*** Selected excerpt ***

Proposal: Improved Type Inference for Generic Instance Creation

Jeremy Manson jeremy.manson at gmail.com
Fri Feb 27 22:10:25 PST 2009


Improved Type Inference for Generic Instance Creation

(Sorry about the length; I probably got a little carried away)

Author: Jeremy Manson

Overview

Feature Summary

This proposal addresses the addition of limited type inference for
class instance creation expressions to the Java programming language.
In cases where parametrized types need to be explicitly declared for a
constructor, and the full parametrized type < T1 , T2 , ...Tn > of
that constructor is obvious from the context, then the  parameterized
type of the constructor can be replaced with an empty set of type
parameters: <>. The <>  construct is legal to use when constructing an
ob ject and either assigning it to a variable, or when passing  it as
a parameter.

For example, consider the following assignment statement:

Map<String, List<String>> anagrams = new HashMap<String, List<String>>();

This is rather lengthy, so it can be replaced with this:

Map<String, List<String>> anagrams = new HashMap<>();

Major Advantages
Generics have had a tremendously positive impact on type safety in the
Java programming language. They  have made it possible to provide
static guarantees about the type of instances used by other classes,
preventing entire classes of runtime errors from occurring. However,
generics have added complexity to Java, making the code far more
verbose and occasionally difficult to read. Although solving this
problem is well outside the scope of this proposal, a limited form of
type inference would remove unnecessary redundancy from the language.

The requirement that type parameters be duplicated unnecessarily like
this encourages an unfortunate
overabundance of static factory methods, simply because type inference
works on method invocations. For
example, the Google collections library [2] contains a class that
wraps every possible constructor of every
subclass of java.util.List in the JDK:

public class Lists {
  public static <E> List<E> newArrayList() { return new ArrayList<E>(); }
  public static <E> List<E> newArrayList(int i) { return new ArrayList<E>(i); }
  // ...

*** End of Selected excerpt ***

▶ [Questions]
a - Answer these about the Java type inference proposal:
(i) In what two situations is the <> construct legal to use when constructing an object?
(ii) What does the class in the Google collections library wrap?
(iii) According to the proposal, why are static factory methods overabundant?
b - Pick up the Java type inference proposal after its last line and keep writing.
The rows after this have nothing to do with it.

*** Provided records ***

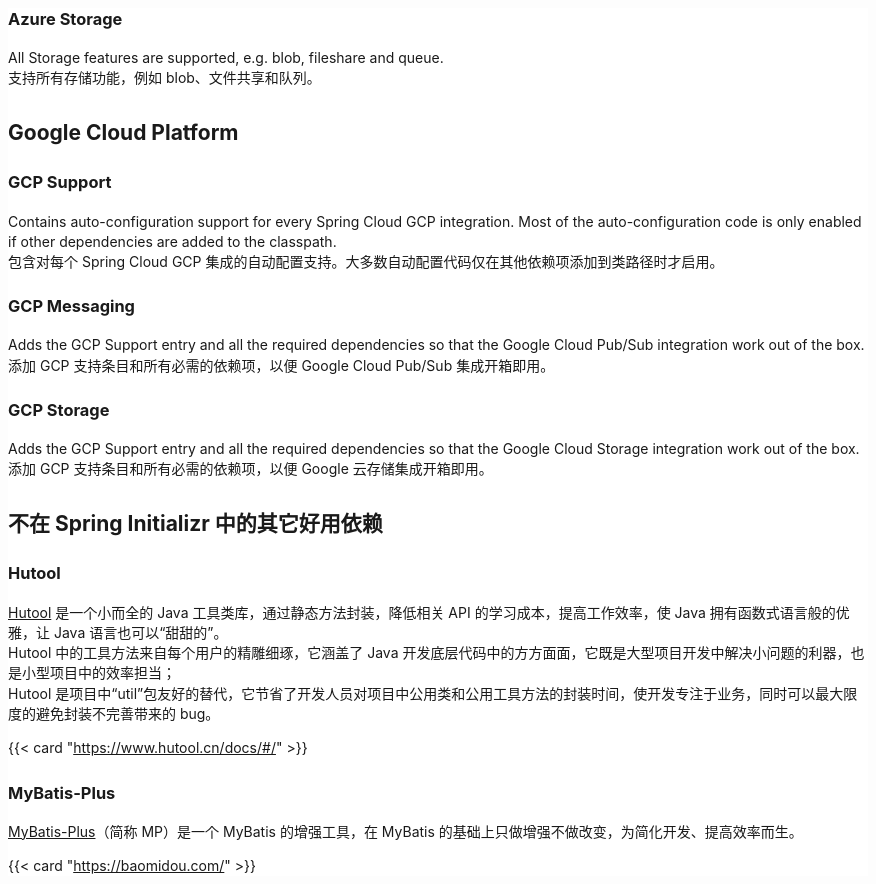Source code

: ### Azure Storage

All Storage features are supported, e.g. blob, fileshare and queue.  
支持所有存储功能，例如 blob、文件共享和队列。

## Google Cloud Platform

### GCP Support

Contains auto-configuration support for every Spring Cloud GCP integration. Most of the auto-configuration code is only enabled if other dependencies are added to the classpath.  
包含对每个 Spring Cloud GCP 集成的自动配置支持。大多数自动配置代码仅在其他依赖项添加到类路径时才启用。

### GCP Messaging

Adds the GCP Support entry and all the required dependencies so that the Google Cloud Pub/Sub integration work out of the box.  
添加 GCP 支持条目和所有必需的依赖项，以便 Google Cloud Pub/Sub 集成开箱即用。

### GCP Storage

Adds the GCP Support entry and all the required dependencies so that the Google Cloud Storage integration work out of the box.  
添加 GCP 支持条目和所有必需的依赖项，以便 Google 云存储集成开箱即用。

## 不在 Spring Initializr 中的其它好用依赖

### Hutool

[Hutool](https://www.hutool.cn/) 是一个小而全的 Java 工具类库，通过静态方法封装，降低相关 API 的学习成本，提高工作效率，使 Java 拥有函数式语言般的优雅，让 Java 语言也可以“甜甜的”。  
Hutool 中的工具方法来自每个用户的精雕细琢，它涵盖了 Java 开发底层代码中的方方面面，它既是大型项目开发中解决小问题的利器，也是小型项目中的效率担当；  
Hutool 是项目中“util”包友好的替代，它节省了开发人员对项目中公用类和公用工具方法的封装时间，使开发专注于业务，同时可以最大限度的避免封装不完善带来的 bug。

{{< card "https://www.hutool.cn/docs/#/" >}}

### MyBatis-Plus

[MyBatis-Plus](https://baomidou.com/)（简称 MP）是一个 MyBatis 的增强工具，在 MyBatis 的基础上只做增强不做改变，为简化开发、提高效率而生。

{{< card "https://baomidou.com/" >}}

*** End of Provided records ***

▶ [Answers by task]
a -
(i) When assigning the object to a variable, or when passing it as a parameter.
(ii) Every possible constructor of every subclass of java.util.List in the JDK.
(iii) Because type inference works on method invocations.

b -
}
List<String> list = Lists.newArrayList();

This approach avoids the redundancy in the declaration, but requires
two declarations for every possible
constructor in every possible class. This is ugly: every time a
constructor or a new subtype of List is created,
this class must be updated. Furthermore, the names of these methods
does not have to be consistent; there
is no reason to favor newArrayList over createArrayList. The proposed
feature would make this approach
obsolete.

Major Disadvantages

As a minor change, the impact of this feature would have few
disadvantages. It does have benefits and
drawbacks when compared with other implementations, though. For
example, it could be argued that
inference would look cleaner without the <> token:

Map<String, List<String>> list = new Map();

Unfortunately, for the purposes of backwards compatibility, new Map()
indicates a raw type, and therefore
cannot be used for type inference.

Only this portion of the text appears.